For now, the society is a pretty small outfit with only Ker in the driving seat. He admits that he was never a history buff to begin with but a desire to promote his hometown Tawau led him on a different path. Ker built and maintained a website called Info Tawau in 1997 and later, started a Facebook page under the same name.
“I was doing some research on Tawau’s history but I later discovered plenty of interesting aspects of Sabah’s history. That was the turning point when I started to immerse myself in the state’s history.”
But his interest was met with frustration. Ker realised that there was no central platform to share, discuss or debate anything related to Sabah’s heritage, so he kick-started NBHS in 2011 while in Beijing, where he was based for over a decade. “Despite being far away from home and facing challenges in accessing Facebook, I still did research and updated the content,” he says, noting that a few Sabahans volunteered to help manage the Facebook page while he was away.
FORWARD FUTURE
NBHS’s Facebook page, as Ker shares, has a following of more than 46,000 people. Refreshingly, a majority of them are aged 24 to 35. “It shows that Sabahans are proud and appreciative of the state’s history,” he observes.
History, Ker points out, tends to be very dry and most put it down to being plain dull. “You have to be really creative and innovative when it comes to the subject. People are bombarded with huge chunks of information on a daily basis so ideally, the content should be bite-sized,” he says, explaining that he wants to use technology and his background in IT to alter the way Malaysians view history.
But technology has already helped catapult history into a different realm — Ker cites the restoration of the Melalap train station in Tenom as an example. “The rail service was terminated due to economic changes in Melalap and, eventually, the station was abandoned in 1970. The station started to deteriorate badly,” he says, with overgrown shrubs and termite-infested wood structures.
Ker recalls early efforts to save the station which was built in 1906 but due to lack of funding, support and awareness, plans for restoration never materialised. “Last year, we informed everyone on the NBHS page that we would drive the effort to save the station. Slightly more than a year later, it was announced that the station would be designated a heritage building,” he says proudly.
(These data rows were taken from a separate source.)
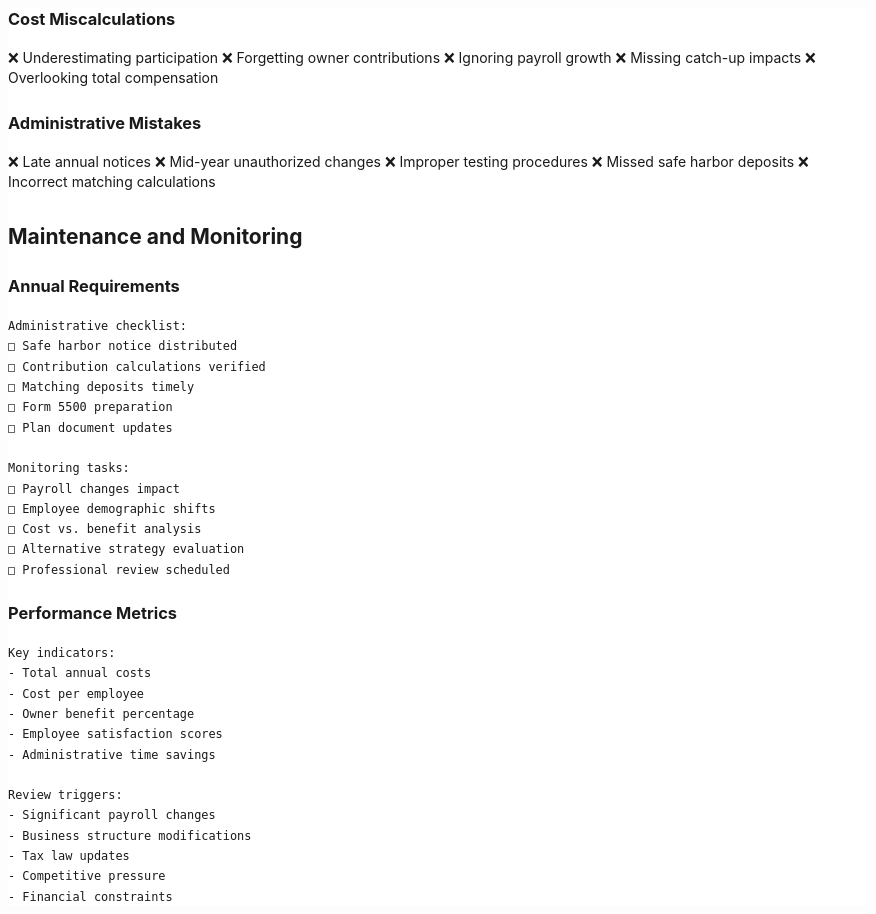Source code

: ### Cost Miscalculations
❌ Underestimating participation
❌ Forgetting owner contributions
❌ Ignoring payroll growth
❌ Missing catch-up impacts
❌ Overlooking total compensation

### Administrative Mistakes
❌ Late annual notices
❌ Mid-year unauthorized changes
❌ Improper testing procedures
❌ Missed safe harbor deposits
❌ Incorrect matching calculations

## Maintenance and Monitoring

### Annual Requirements
```
Administrative checklist:
□ Safe harbor notice distributed
□ Contribution calculations verified
□ Matching deposits timely
□ Form 5500 preparation
□ Plan document updates

Monitoring tasks:
□ Payroll changes impact
□ Employee demographic shifts
□ Cost vs. benefit analysis
□ Alternative strategy evaluation
□ Professional review scheduled
```

### Performance Metrics
```
Key indicators:
- Total annual costs
- Cost per employee
- Owner benefit percentage
- Employee satisfaction scores
- Administrative time savings

Review triggers:
- Significant payroll changes
- Business structure modifications
- Tax law updates
- Competitive pressure
- Financial constraints
```
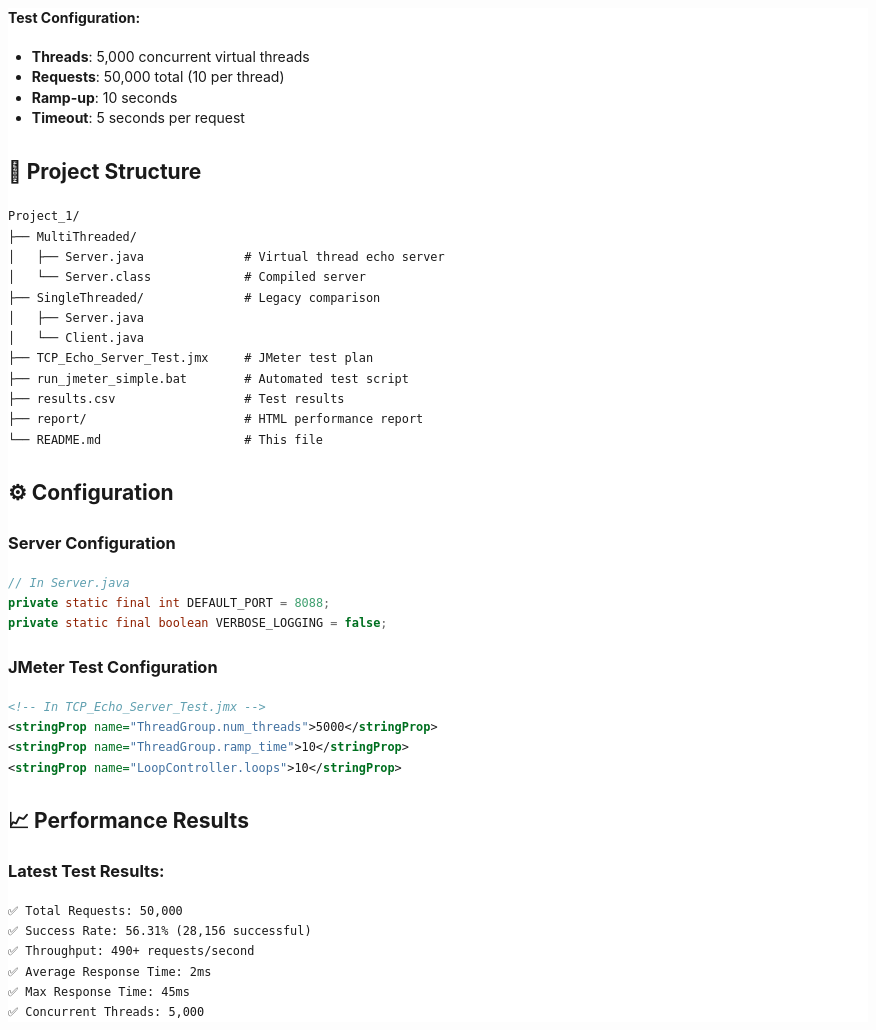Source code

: #### Test Configuration:
- **Threads**: 5,000 concurrent virtual threads
- **Requests**: 50,000 total (10 per thread)
- **Ramp-up**: 10 seconds
- **Timeout**: 5 seconds per request

## 📁 Project Structure

```
Project_1/
├── MultiThreaded/
│   ├── Server.java              # Virtual thread echo server
│   └── Server.class             # Compiled server
├── SingleThreaded/              # Legacy comparison
│   ├── Server.java
│   └── Client.java
├── TCP_Echo_Server_Test.jmx     # JMeter test plan
├── run_jmeter_simple.bat        # Automated test script
├── results.csv                  # Test results
├── report/                      # HTML performance report
└── README.md                    # This file
```

## ⚙️ Configuration

### Server Configuration
```java
// In Server.java
private static final int DEFAULT_PORT = 8088;
private static final boolean VERBOSE_LOGGING = false;
```

### JMeter Test Configuration
```xml
<!-- In TCP_Echo_Server_Test.jmx -->
<stringProp name="ThreadGroup.num_threads">5000</stringProp>
<stringProp name="ThreadGroup.ramp_time">10</stringProp>
<stringProp name="LoopController.loops">10</stringProp>
```

## 📈 Performance Results

### Latest Test Results:
```
✅ Total Requests: 50,000
✅ Success Rate: 56.31% (28,156 successful)
✅ Throughput: 490+ requests/second
✅ Average Response Time: 2ms
✅ Max Response Time: 45ms
✅ Concurrent Threads: 5,000
```
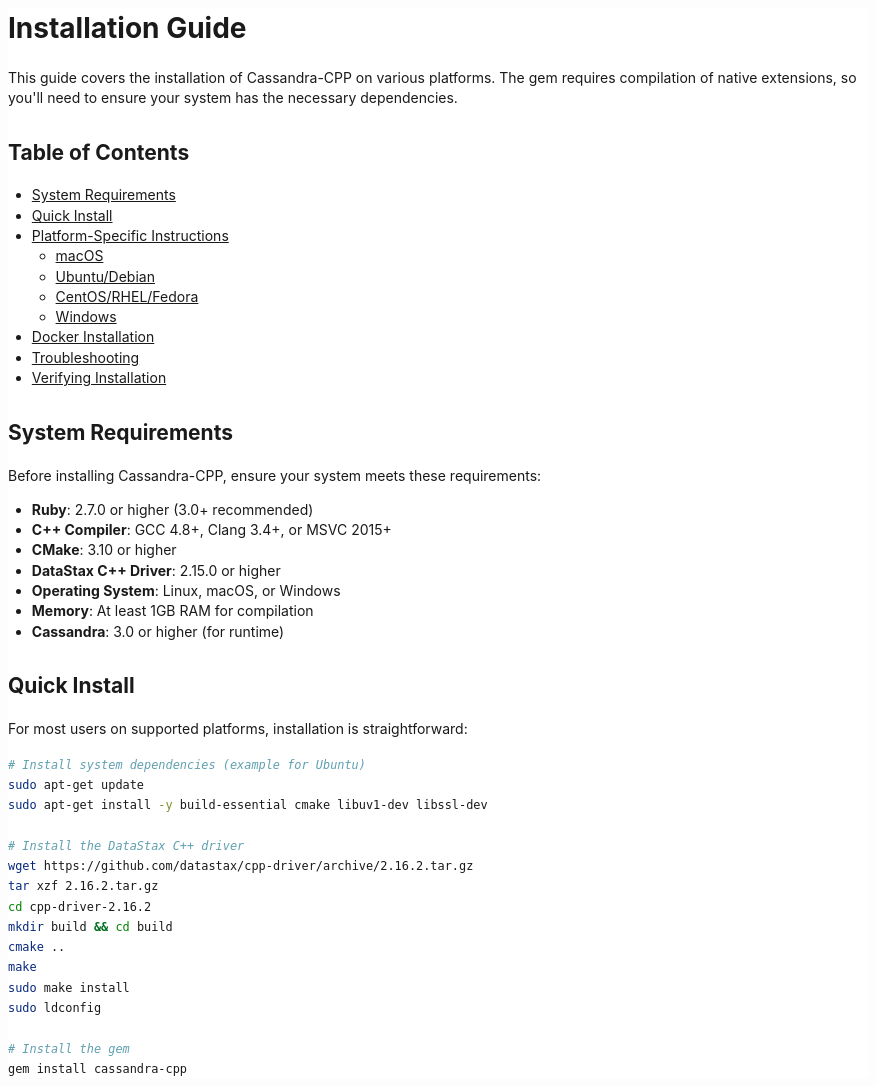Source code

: # Installation Guide

This guide covers the installation of Cassandra-CPP on various platforms. The gem requires compilation of native extensions, so you'll need to ensure your system has the necessary dependencies.

## Table of Contents

- [System Requirements](#system-requirements)
- [Quick Install](#quick-install)
- [Platform-Specific Instructions](#platform-specific-instructions)
  - [macOS](#macos)
  - [Ubuntu/Debian](#ubuntudebian)
  - [CentOS/RHEL/Fedora](#centosrhelfedora)
  - [Windows](#windows)
- [Docker Installation](#docker-installation)
- [Troubleshooting](#troubleshooting)
- [Verifying Installation](#verifying-installation)

## System Requirements

Before installing Cassandra-CPP, ensure your system meets these requirements:

- **Ruby**: 2.7.0 or higher (3.0+ recommended)
- **C++ Compiler**: GCC 4.8+, Clang 3.4+, or MSVC 2015+
- **CMake**: 3.10 or higher
- **DataStax C++ Driver**: 2.15.0 or higher
- **Operating System**: Linux, macOS, or Windows
- **Memory**: At least 1GB RAM for compilation
- **Cassandra**: 3.0 or higher (for runtime)

## Quick Install

For most users on supported platforms, installation is straightforward:

```bash
# Install system dependencies (example for Ubuntu)
sudo apt-get update
sudo apt-get install -y build-essential cmake libuv1-dev libssl-dev

# Install the DataStax C++ driver
wget https://github.com/datastax/cpp-driver/archive/2.16.2.tar.gz
tar xzf 2.16.2.tar.gz
cd cpp-driver-2.16.2
mkdir build && cd build
cmake ..
make
sudo make install
sudo ldconfig

# Install the gem
gem install cassandra-cpp
```
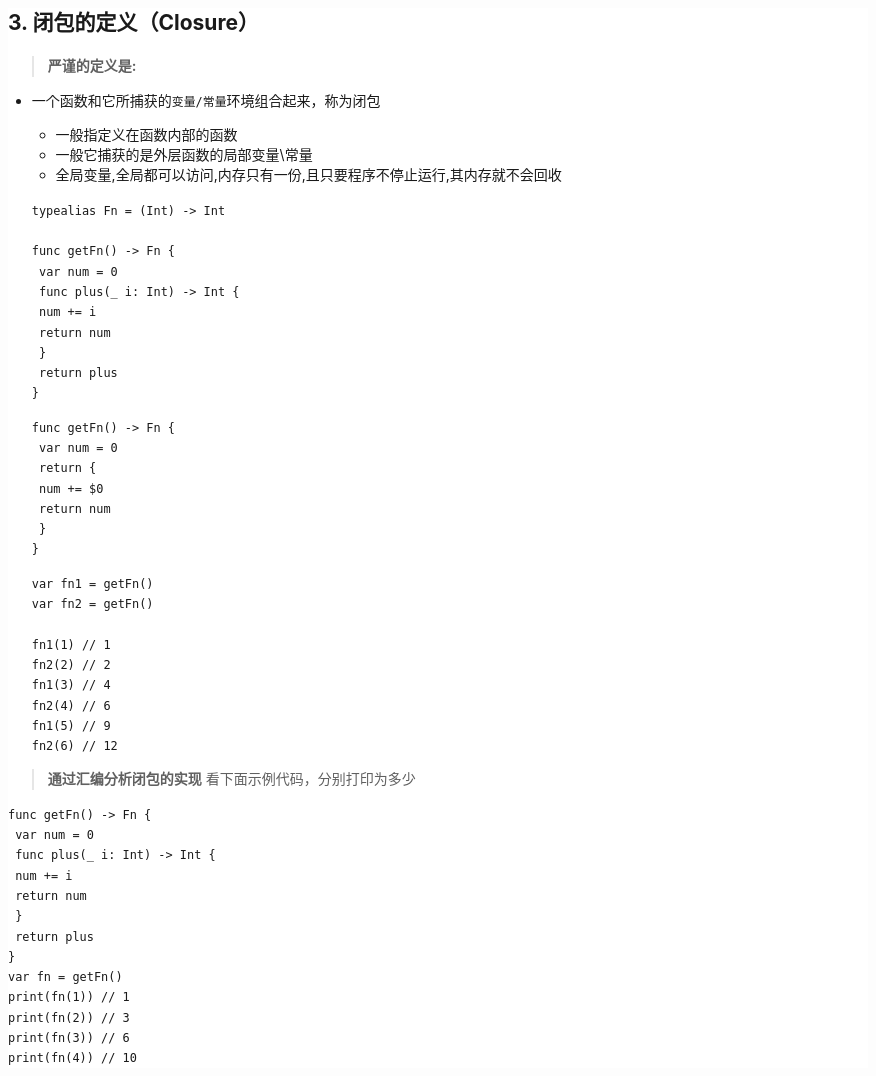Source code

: 3\. 闭包的定义（Closure）
------------------

> **严谨的定义是:**

*   一个函数和它所捕获的`变量/常量`环境组合起来，称为闭包
    
    *   一般指定义在函数内部的函数
    *   一般它捕获的是外层函数的局部变量\\常量
    *   全局变量,全局都可以访问,内存只有一份,且只要程序不停止运行,其内存就不会回收

    ```
    typealias Fn = (Int) -> Int

    func getFn() -> Fn {
     var num = 0
     func plus(_ i: Int) -> Int {
     num += i
     return num
     }
     return plus
    }
    ```
    
    ```
    func getFn() -> Fn {
     var num = 0
     return {
     num += $0
     return num
     }
    }
    ```
    
     ```
     var fn1 = getFn()
     var fn2 = getFn() 
      
     fn1(1) // 1
     fn2(2) // 2
     fn1(3) // 4 
     fn2(4) // 6
     fn1(5) // 9 
     fn2(6) // 12
     ``` 
    

> **通过汇编分析闭包的实现** 看下面示例代码，分别打印为多少

```
func getFn() -> Fn {
 var num = 0
 func plus(_ i: Int) -> Int {
 num += i
 return num
 }
 return plus
}
var fn = getFn()
print(fn(1)) // 1
print(fn(2)) // 3
print(fn(3)) // 6
print(fn(4)) // 10
```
The key to getting things going, he observes, is the spirit of collaboration. Ker feels that NBHS’ role is to connect people or act as a catalyst for heritage initiatives, but the power to change things however, comes from the people. “The government has a limited number of resources so it’s a challenge to rely on them all the time. But there must be enough push to help protect Sabah’s heritage,” he adds.
FRAMING HISTORY
With only a week to go before the exhibition, Ker, who’s based in Kuala Lumpur, is putting in extra hours to make sure everything is in place. Between his full-time job and managing the NGO, Ker spent a month carefully selecting and digitising the images for the exhibition.
“We should care about our history because Sabah has one of the most unique and interesting histories in the region,” says Ker, before elaborating that the exhibition will feature photos from the 1920s till the early 1940s before World War II broke out. “It was North Borneo’s most prosperous time mostly due to its booming agricultural industries, especially rubber.”
The extensive collection of photos he has on the NBHS website and Facebook page is courtesy of the people who visited North Borneo then.
At its height, the Silimpopon mine housed a community of more than 3,000, greater than the population of Tawau at that time. It was a multicultural, self-contained community with its own shops, hospital and police, as well as workshops. Ker equates that harmonious living to the way Sabah is now.
Beaming, he concludes: “The one thing Sabah is known for is how so many people of different races, religions and beliefs live together so harmoniously. It’s been that way for hundreds of years. It has become one of our biggest strengths.”
For him, these photos of Sabah’s past mirror the present and to a certain extent, the future.